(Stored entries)
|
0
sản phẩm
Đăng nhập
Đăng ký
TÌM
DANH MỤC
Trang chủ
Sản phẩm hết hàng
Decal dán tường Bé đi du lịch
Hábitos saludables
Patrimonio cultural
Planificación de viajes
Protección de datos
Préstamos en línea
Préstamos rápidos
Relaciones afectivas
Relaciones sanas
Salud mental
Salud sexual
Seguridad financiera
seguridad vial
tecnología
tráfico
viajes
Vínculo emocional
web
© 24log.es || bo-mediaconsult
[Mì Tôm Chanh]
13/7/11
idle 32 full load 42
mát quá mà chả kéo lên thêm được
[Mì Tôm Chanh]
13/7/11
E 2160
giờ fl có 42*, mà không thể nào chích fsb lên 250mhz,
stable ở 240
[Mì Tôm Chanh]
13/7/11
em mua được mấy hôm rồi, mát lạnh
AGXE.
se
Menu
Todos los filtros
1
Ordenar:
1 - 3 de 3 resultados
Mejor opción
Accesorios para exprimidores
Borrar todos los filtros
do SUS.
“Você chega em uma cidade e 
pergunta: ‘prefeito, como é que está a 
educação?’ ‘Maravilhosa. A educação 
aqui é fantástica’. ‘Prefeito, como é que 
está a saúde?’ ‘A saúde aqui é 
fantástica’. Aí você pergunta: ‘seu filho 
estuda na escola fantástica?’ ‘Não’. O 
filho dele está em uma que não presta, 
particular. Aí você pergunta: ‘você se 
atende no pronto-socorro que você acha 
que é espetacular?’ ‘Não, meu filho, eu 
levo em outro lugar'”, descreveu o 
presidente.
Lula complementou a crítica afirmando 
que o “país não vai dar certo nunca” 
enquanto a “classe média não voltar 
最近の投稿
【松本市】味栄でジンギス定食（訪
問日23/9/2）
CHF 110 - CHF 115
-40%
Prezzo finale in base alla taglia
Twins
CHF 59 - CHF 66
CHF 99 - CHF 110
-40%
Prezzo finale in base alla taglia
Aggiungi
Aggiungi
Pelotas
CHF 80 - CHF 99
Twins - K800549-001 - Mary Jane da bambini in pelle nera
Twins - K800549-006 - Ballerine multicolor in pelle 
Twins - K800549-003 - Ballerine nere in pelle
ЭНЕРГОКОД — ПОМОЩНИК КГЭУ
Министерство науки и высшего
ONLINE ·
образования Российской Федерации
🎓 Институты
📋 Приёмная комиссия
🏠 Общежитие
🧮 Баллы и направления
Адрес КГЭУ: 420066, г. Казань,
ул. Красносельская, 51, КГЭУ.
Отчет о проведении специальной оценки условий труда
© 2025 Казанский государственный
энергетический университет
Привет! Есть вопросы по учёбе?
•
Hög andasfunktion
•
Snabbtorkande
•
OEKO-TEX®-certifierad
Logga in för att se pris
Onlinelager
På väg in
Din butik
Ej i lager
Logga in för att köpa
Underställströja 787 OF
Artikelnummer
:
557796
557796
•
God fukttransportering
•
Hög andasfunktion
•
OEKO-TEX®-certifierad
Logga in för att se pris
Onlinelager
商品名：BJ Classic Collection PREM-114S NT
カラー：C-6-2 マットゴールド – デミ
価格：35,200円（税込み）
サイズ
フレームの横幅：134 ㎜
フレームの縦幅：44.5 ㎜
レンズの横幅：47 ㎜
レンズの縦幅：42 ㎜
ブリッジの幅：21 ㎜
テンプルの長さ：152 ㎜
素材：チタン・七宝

---

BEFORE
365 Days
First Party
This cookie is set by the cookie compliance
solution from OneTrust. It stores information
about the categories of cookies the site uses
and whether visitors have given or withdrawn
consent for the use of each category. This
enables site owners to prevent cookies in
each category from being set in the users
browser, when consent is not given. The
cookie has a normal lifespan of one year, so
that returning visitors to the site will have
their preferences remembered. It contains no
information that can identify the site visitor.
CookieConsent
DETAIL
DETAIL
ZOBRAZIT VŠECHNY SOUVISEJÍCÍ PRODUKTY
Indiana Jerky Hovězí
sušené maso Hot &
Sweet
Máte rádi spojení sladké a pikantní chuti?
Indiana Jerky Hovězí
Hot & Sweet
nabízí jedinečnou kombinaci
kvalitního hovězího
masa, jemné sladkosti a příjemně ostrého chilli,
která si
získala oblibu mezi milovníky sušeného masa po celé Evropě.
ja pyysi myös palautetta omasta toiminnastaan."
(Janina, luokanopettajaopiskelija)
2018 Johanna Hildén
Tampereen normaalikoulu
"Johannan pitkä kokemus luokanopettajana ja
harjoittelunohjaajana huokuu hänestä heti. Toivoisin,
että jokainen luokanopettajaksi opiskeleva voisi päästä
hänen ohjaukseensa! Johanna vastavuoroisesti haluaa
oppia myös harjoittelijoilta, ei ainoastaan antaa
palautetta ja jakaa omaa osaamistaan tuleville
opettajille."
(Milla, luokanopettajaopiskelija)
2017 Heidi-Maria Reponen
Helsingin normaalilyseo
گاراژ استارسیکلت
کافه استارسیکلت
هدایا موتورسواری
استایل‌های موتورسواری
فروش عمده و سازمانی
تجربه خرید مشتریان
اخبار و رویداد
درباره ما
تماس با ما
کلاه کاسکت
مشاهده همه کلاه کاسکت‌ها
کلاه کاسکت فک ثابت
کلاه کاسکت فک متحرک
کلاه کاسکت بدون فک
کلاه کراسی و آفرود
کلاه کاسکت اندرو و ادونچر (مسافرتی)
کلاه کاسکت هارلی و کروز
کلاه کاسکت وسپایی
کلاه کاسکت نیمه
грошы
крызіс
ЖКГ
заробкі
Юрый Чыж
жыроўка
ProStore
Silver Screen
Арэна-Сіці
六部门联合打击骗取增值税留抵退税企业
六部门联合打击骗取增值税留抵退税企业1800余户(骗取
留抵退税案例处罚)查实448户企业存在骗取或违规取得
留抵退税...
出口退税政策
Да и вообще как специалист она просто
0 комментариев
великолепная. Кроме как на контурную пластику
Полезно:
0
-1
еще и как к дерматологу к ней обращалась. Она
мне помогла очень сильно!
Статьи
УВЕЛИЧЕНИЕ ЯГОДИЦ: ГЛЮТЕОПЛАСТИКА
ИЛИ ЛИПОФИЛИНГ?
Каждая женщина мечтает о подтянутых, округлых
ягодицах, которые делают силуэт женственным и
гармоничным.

(PROBLEM REQUIREMENTS):
Give only the number of lines above that contain the word "site", treating uppercase and lowercase as different.

(WRITTEN REPLY):
4